> DIRECTIONS FOR THIS TASK
Repeat every entry word for word. Images do not belong in the copy.

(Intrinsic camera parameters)
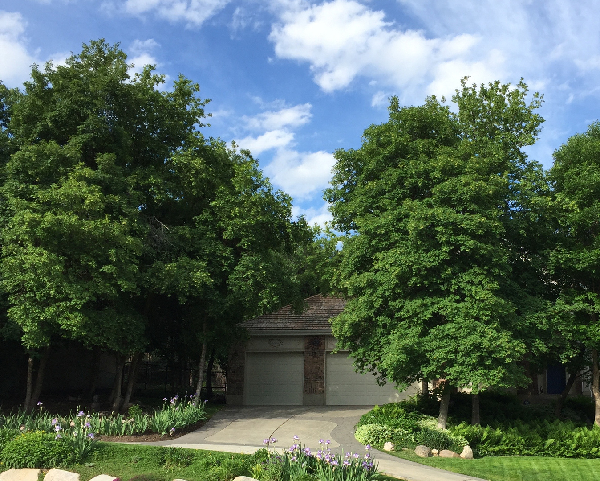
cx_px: 403
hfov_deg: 42.3
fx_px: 764
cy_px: 322
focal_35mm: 43
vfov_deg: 34.6
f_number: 2.2
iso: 32
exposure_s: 1/942
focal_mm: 4.15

> EXERCISE RESPONSE
cx_px: 403
hfov_deg: 42.3
fx_px: 764
cy_px: 322
focal_35mm: 43
vfov_deg: 34.6
f_number: 2.2
iso: 32
exposure_s: 1/942
focal_mm: 4.15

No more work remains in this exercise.